Your task is to repeat exactly the lines below between the line holding "2021-09-29T01:01:17: 13.2844 -> 13.2843" and the line holding "2021-09-29T04:01:17: 13.2842 -> 13.2845", inclusive, and only those.

▶ _Supplied material_
______________________________

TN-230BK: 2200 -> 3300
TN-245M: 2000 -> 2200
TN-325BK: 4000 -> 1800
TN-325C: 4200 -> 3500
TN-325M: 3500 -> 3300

______________________________

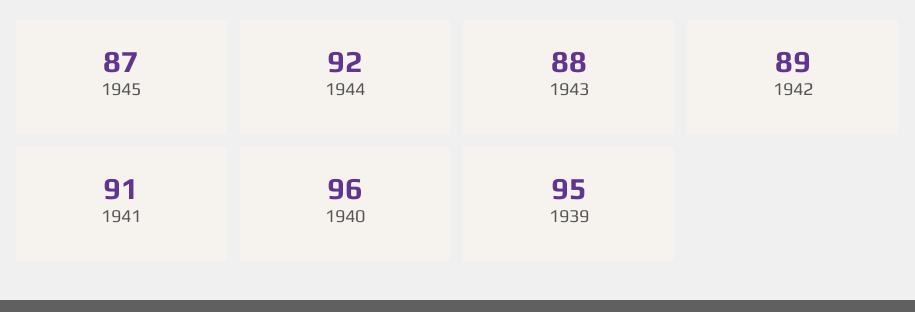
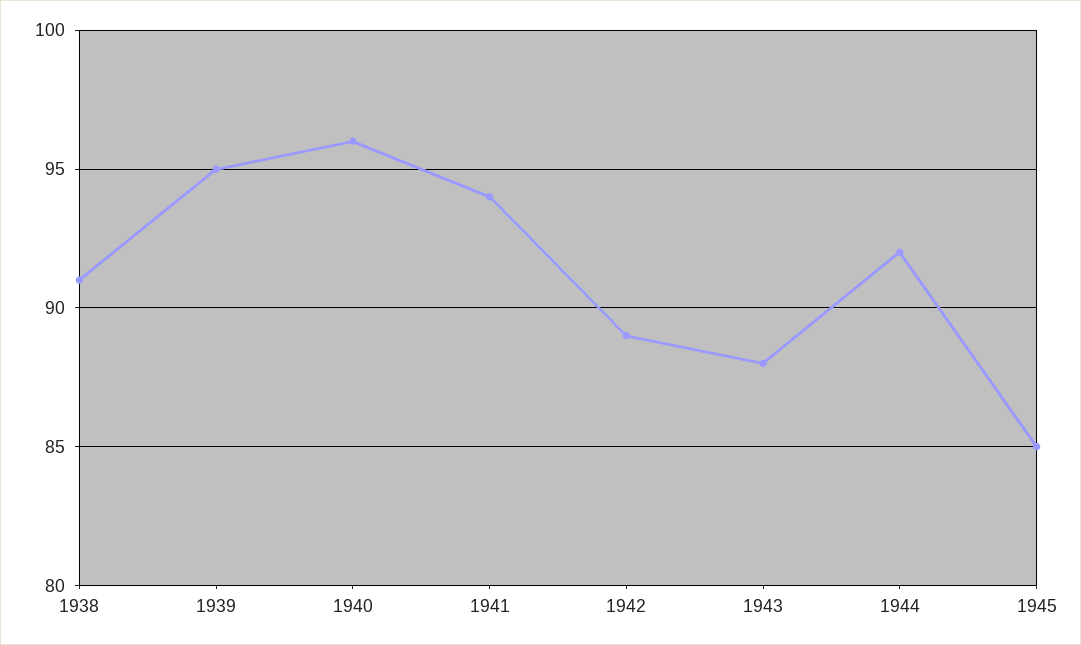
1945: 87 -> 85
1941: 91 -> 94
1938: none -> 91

______________________________

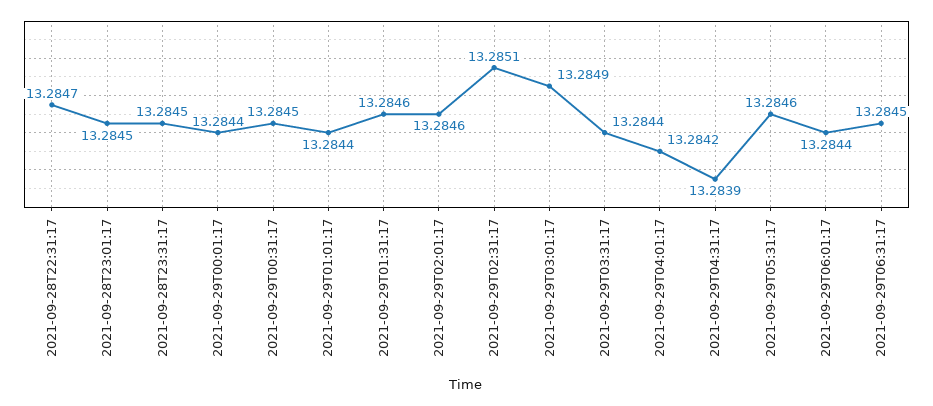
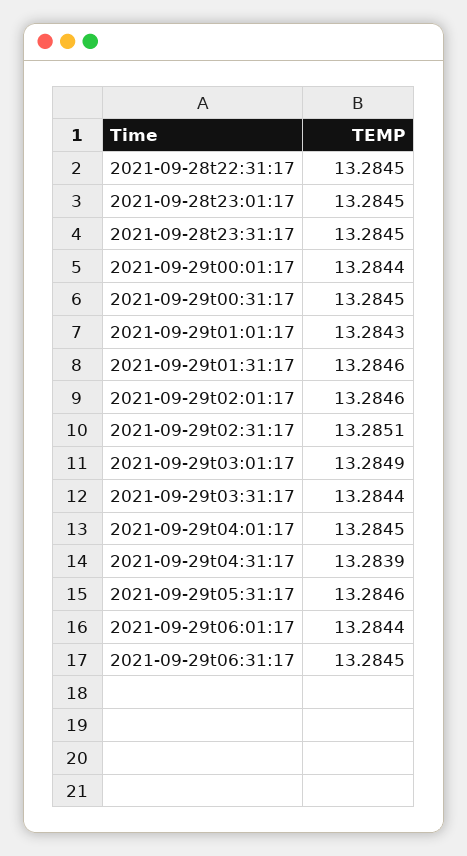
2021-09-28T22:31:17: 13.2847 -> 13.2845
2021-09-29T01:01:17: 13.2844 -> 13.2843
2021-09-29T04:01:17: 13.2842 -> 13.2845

______________________________

▶ _Solution to this exercise_
2021-09-29T01:01:17: 13.2844 -> 13.2843
2021-09-29T04:01:17: 13.2842 -> 13.2845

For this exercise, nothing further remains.